Je m'appelle Zaituni Njovu et je viens de Dar es Salam, en Tanzanie. J'ai une formation en éducation et technologie de l'information. J'ai créé la foundation Zaina en Tanzanie pour autonomiser les femmes dans la technologie. Nos projets actuels portent sur la sensibilisation à la sécurité numérique et sur les droits numériques auprès de différents groupes de femmes et de défenseurs des droits humains en Tanzanie. En partenariat avec le Localization Lab, nous traduisons certains outils en swahili. Nous avons récemment terminé de traduire l'application Signal, et nous travaillons maintenant sur le navigateur Tor.

RV : Quel est l'état actuel de votre langue sur et en dehors d'Internet ?

My Swahili language on the internet is not very famous, and there are not many tools available in Swahili. You may find only few tools available like Google and Facebook, so more efforts are needed to make my language available online. Offline, we have many speakers nowadays – more that 72 million in Africa and the number is still growing due to up and coming Swahili speakers. There is the spread of the Swahili language among African countries and even outside Africa.

→ **Données fournies**

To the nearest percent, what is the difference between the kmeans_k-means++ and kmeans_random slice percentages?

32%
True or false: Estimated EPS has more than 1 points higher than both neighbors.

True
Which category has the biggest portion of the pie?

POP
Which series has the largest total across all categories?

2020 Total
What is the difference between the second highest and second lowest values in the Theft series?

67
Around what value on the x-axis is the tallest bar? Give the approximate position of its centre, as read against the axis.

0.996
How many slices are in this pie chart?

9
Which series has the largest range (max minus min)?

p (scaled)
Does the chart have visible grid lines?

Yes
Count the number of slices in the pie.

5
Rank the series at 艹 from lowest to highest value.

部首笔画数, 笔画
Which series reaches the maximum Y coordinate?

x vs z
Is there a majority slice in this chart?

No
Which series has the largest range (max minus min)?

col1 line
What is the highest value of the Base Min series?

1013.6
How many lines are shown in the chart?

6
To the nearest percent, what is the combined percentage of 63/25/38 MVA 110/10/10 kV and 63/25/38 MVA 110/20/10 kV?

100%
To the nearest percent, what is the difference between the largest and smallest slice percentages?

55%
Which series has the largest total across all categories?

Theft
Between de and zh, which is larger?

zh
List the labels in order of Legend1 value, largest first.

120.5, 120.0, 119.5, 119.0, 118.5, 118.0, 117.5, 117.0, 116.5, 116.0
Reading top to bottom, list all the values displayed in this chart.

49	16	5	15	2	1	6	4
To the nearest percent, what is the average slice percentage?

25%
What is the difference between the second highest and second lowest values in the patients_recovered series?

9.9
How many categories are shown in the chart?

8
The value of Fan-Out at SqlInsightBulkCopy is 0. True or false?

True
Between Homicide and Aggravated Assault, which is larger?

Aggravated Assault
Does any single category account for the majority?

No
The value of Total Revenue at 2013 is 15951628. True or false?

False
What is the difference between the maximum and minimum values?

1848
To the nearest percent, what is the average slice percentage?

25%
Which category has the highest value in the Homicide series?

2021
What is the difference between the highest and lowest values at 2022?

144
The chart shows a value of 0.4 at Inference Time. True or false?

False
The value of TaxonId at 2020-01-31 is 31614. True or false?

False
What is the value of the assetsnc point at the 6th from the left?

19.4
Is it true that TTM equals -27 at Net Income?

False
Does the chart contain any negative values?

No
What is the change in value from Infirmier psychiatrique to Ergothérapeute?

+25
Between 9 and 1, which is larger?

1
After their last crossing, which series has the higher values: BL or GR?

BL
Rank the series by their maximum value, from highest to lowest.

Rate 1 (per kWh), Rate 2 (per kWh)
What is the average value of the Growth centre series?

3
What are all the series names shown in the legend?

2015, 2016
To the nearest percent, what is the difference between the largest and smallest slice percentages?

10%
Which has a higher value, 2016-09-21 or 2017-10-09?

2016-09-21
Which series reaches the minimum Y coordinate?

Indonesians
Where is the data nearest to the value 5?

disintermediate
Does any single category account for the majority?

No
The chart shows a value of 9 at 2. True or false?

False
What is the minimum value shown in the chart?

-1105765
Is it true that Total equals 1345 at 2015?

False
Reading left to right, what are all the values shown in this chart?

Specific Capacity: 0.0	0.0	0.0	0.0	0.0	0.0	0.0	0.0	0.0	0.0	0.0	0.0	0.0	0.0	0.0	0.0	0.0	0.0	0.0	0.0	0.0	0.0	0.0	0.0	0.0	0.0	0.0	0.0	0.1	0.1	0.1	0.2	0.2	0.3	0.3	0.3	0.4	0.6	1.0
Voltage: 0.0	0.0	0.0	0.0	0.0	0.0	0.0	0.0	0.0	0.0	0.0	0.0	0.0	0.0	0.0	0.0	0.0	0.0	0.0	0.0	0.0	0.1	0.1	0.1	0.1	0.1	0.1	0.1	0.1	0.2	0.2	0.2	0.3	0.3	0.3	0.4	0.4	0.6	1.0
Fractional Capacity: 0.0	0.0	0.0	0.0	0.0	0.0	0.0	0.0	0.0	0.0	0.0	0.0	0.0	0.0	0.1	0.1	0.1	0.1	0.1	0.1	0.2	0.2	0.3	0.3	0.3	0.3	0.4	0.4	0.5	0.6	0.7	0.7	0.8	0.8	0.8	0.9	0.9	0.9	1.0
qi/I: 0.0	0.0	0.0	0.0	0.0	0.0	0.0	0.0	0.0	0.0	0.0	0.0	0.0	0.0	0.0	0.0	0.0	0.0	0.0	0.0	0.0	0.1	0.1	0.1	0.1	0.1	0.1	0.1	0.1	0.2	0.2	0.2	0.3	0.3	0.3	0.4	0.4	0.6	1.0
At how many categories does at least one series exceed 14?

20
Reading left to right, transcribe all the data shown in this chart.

→ **Consignes de l'exercice**
1. Reproduisez à l'identique le passage de l'extrait sur Zaituni Njovu qui commence aux mots « My Swahili language » et se termine après « even outside Africa. ».
2. Rédigez la suite du témoignage de Zaituni Njovu sur la langue swahilie, en partant de sa dernière phrase.

→ **Résultats par tâche**
1.
My Swahili language on the internet is not very famous, and there are not many tools available in Swahili. You may find only few tools available like Google and Facebook, so more efforts are needed to make my language available online. Offline, we have many speakers nowadays – more that 72 million in Africa and the number is still growing due to up and coming Swahili speakers. There is the spread of the Swahili language among African countries and even outside Africa.

2.
Ma langue, le swahili, n'est pas très connue sur Internet, et il n'y a pas beaucoup d'outils disponibles en swahili. Vous ne pouvez en trouver que quelques uns comme Google et Facebook, et il y a donc beaucoup de travail à faire pour rendre le swahili accessible sur Internet. Dans la vie courante, nous avons beaucoup de locuteurs : plus de 72 millions en Afrique, un chiffre qui augmente encore grâce à de nouveaux locuteurs. Il y a la diffusion du swahili au sein des pays africains et même en dehors de l'Afrique.

RV : Sur quels sujets allez-vous communiquer sur le compte @DigiAfricanLang ?

During my week, I would like to focus on sharing why it is important to localize tools into the Swahili language. I will specifically discuss how we localized Signal and Tor as a case tools. Also, I will share information about challenges we faced during the localization of tools in the Swahili language among my community of Swahili Speakers. I will share some stories from our localization sprint. I need to motivate people to get to know about the Swahili language and hopefully to share with them some Swahili stories and resources.

Pendant ma semaine, je voudrais me concentrer sur les raisons pour lesquelles la traduction et la localisation d'outils en swahili est importante. Plus spécifiquement, je vais discuter les traductions de Signal et de Tor et partager les difficultés que nous avons rencontrées pendant la traduction de ces outils au sein de ma communauté de locuteurs swahilis. Je raconterai quelques histoires sur notre sprint de localisation. J'ai besoin de motiver les gens à connaitre le swahili, et j'espère partager avec eux quelques récits et ressources en swahili.

RV : Qu'est-ce qui motive votre militantisme linguistique pour le swahili ? Qu'espérez-vous pour votre langue ?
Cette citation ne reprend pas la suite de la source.